Regardless, Toronto cheered when Durant went down. It happened not only inside the stadium, but in Jurassic Park, and in countless bars and watching parties across the city. It is yet another storyline to distract from the Toronto Raptors being one win away from an NBA Championship.

All the overlapping noise, the splintering of focuses, the disparate paths down which our attention has wandered, has posed one question: does winning matter more than anything? For many Raptors players, they answered that question on Monday night. They valued Durant’s health and happiness over winning a game of basketball, no matter how important. They were legitimately concerned about an opponent, even though his presence meant Toronto was less likely to beat the Warriors. For many of the media members criticizing fandom in Toronto, they answered the question as well. They slammed Toronto for seeming to value winning over Kevin Durant’s health. Steph Curry answered the question explicitly and said that some things are bigger than basketball.

“Everybody gets so wrapped up in chasing championships and the greatness that you see on the floor, but life is more important in terms of caring about an individual,” Curry said.

Life is more important.

Curry said explicitly what so many implied in the aftermath of Durant’s injury: winning isn’t everything. After all, a choice requires a proper counterweight to be a real choice. We value players who want to win above all else, who sacrifice their own health in the pursuit of championships. Durant has been lauded for playing. But do we value players, or organizations, who sacrifice others’ health in the pursuit of championships? Golden State is derided in the same breaths as Durant is praised. It’s the same in theology, where a variety of monotheistic religions explain god’s unclear presence through the idea that faith wouldn’t be faith if we knew the creator to exist beyond any doubt. Faith requires choice.

Winning, too, requires choice. Fandom requires choice. Basketball took a human cost on Monday, and a question was posed as a result. For twenty or thirty minutes after Durant fell to the floor, the biggest stage upon which to winning, the most important victory in the known basketball universe, lost a little bit of value.
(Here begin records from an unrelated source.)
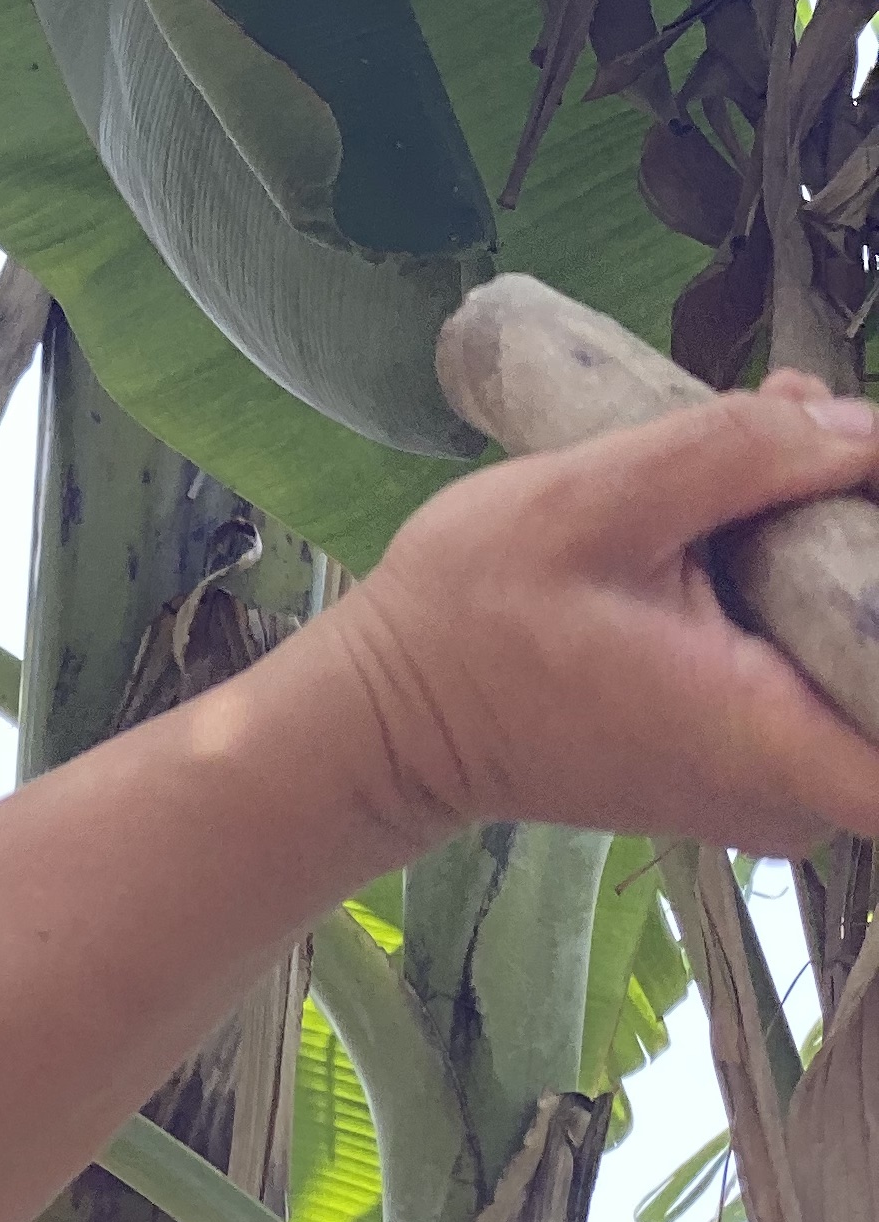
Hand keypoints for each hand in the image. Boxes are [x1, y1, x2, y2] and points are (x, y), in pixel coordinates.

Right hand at [320, 373, 878, 856]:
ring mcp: (775, 792)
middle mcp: (798, 793)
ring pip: (855, 666)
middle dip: (861, 542)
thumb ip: (738, 455)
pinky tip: (733, 511)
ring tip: (767, 451)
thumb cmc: (473, 614)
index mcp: (774, 738)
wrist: (391, 714)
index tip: (864, 515)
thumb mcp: (593, 501)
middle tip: (807, 440)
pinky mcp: (747, 771)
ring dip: (829, 558)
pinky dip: (793, 592)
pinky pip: (812, 677)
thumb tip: (863, 428)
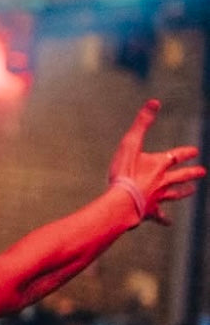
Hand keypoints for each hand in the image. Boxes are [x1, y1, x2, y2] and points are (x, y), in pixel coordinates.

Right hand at [108, 99, 203, 225]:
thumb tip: (154, 102)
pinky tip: (168, 223)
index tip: (195, 151)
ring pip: (174, 194)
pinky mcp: (151, 211)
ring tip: (192, 191)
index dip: (186, 153)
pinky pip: (160, 216)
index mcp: (160, 164)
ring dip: (183, 192)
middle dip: (191, 173)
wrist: (123, 201)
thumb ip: (142, 123)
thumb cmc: (125, 172)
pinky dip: (165, 219)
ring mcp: (158, 197)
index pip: (176, 156)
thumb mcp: (131, 143)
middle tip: (202, 172)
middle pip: (181, 176)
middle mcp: (163, 181)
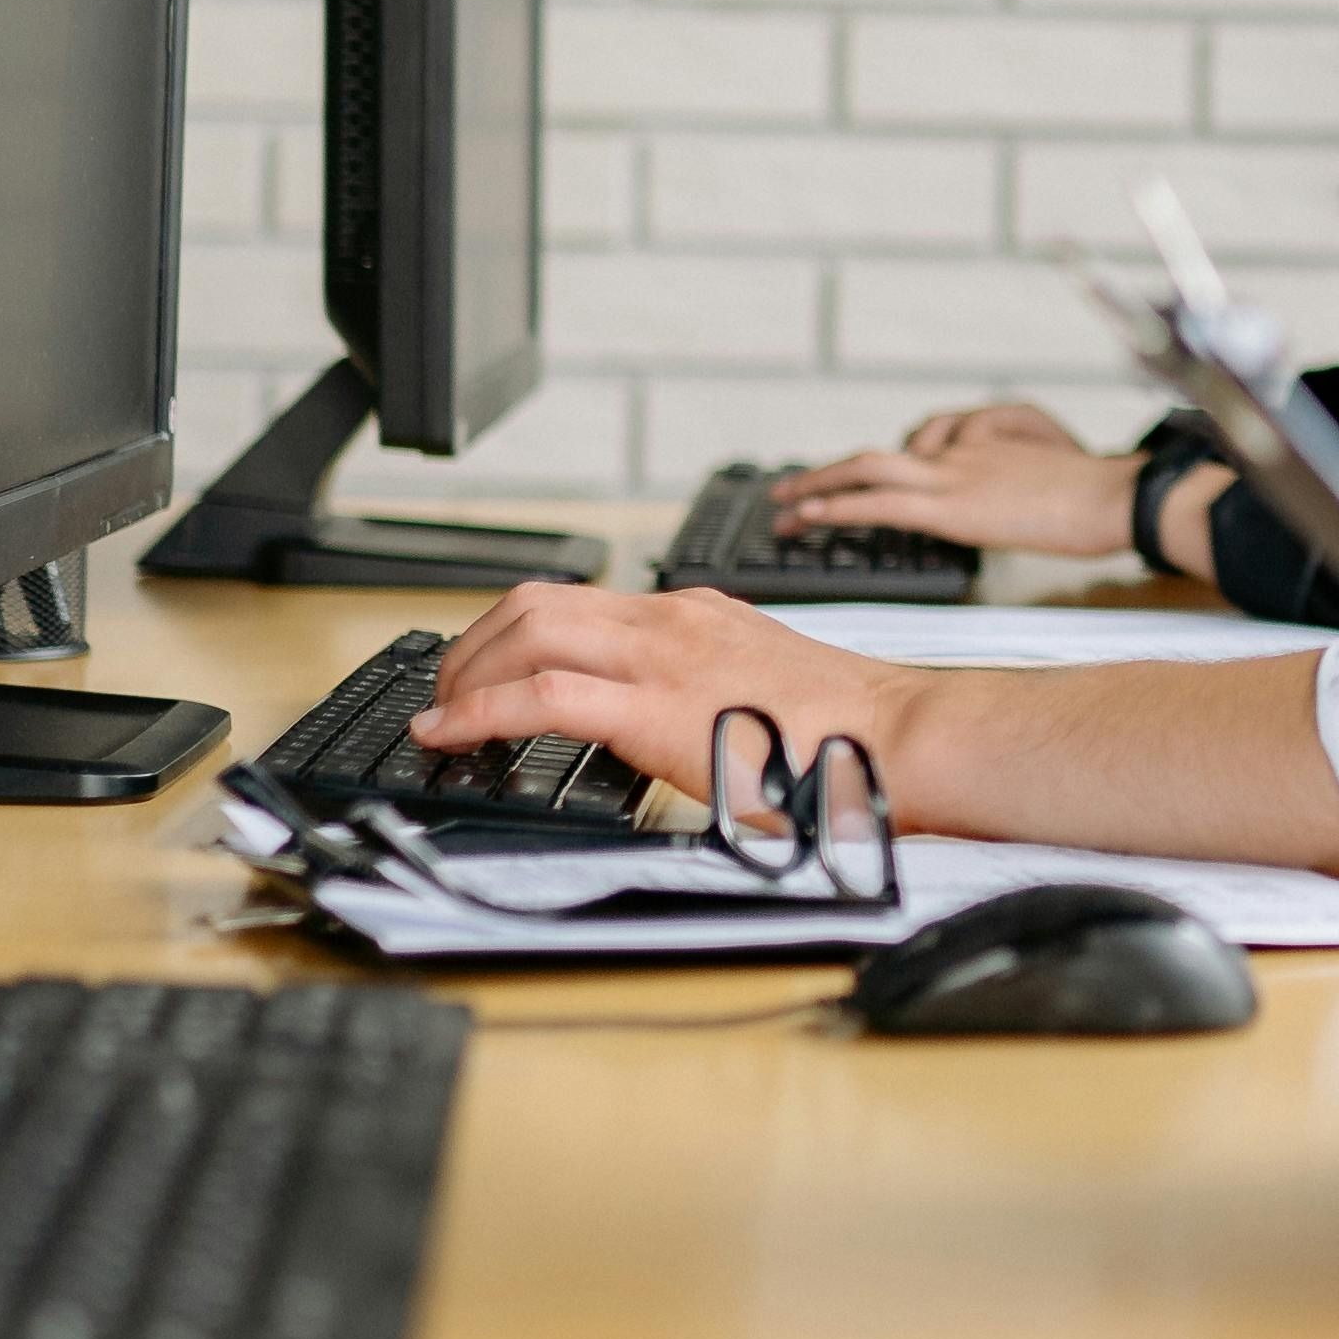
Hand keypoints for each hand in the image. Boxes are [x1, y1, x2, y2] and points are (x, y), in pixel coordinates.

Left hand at [415, 578, 926, 806]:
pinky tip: (452, 736)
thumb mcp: (762, 690)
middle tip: (449, 691)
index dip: (513, 633)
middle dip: (473, 645)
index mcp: (695, 616)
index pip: (578, 603)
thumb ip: (713, 694)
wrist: (894, 735)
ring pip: (527, 632)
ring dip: (467, 673)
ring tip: (444, 715)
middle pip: (536, 602)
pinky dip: (481, 712)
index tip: (488, 668)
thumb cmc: (847, 732)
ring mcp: (661, 656)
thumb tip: (684, 736)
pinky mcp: (654, 705)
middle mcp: (670, 621)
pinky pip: (542, 696)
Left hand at [770, 399, 1136, 558]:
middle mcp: (961, 453)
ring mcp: (952, 476)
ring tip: (785, 508)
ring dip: (819, 487)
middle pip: (881, 455)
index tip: (856, 486)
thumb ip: (1020, 466)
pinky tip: (811, 516)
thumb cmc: (1099, 491)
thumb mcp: (1057, 464)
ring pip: (867, 469)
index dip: (883, 469)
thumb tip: (995, 494)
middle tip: (793, 492)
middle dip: (831, 474)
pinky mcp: (951, 506)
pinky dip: (839, 506)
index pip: (921, 448)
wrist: (1113, 496)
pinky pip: (879, 502)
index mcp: (986, 444)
I doubt the same will be true by the time game six begins. Within our culture, winning, the value of winning, rolls onward like an unstoppable train. Maybe it can be slowed, but it already felt by the end of game five that winning had returned to its traditional seat as the most valued thing in the world. And Toronto remains the favourite, remains likely to win the championship and redeem its basketball past. It could be a beautiful result in the wake of tragedy. But for a few short minutes, the scales seemed to tip as the meaning behind winning an NBA Championship was weighed against Kevin Durant’s health and happiness. I wish that both sides of the scale could win, that both could be true. I hope that Durant can be happy and healthy at the soonest possible occasion. I hope that the Toronto Raptors win an NBA Championship, and I hope it means everything. But most of all, I wish that the two didn’t have to be set in opposition in the first place.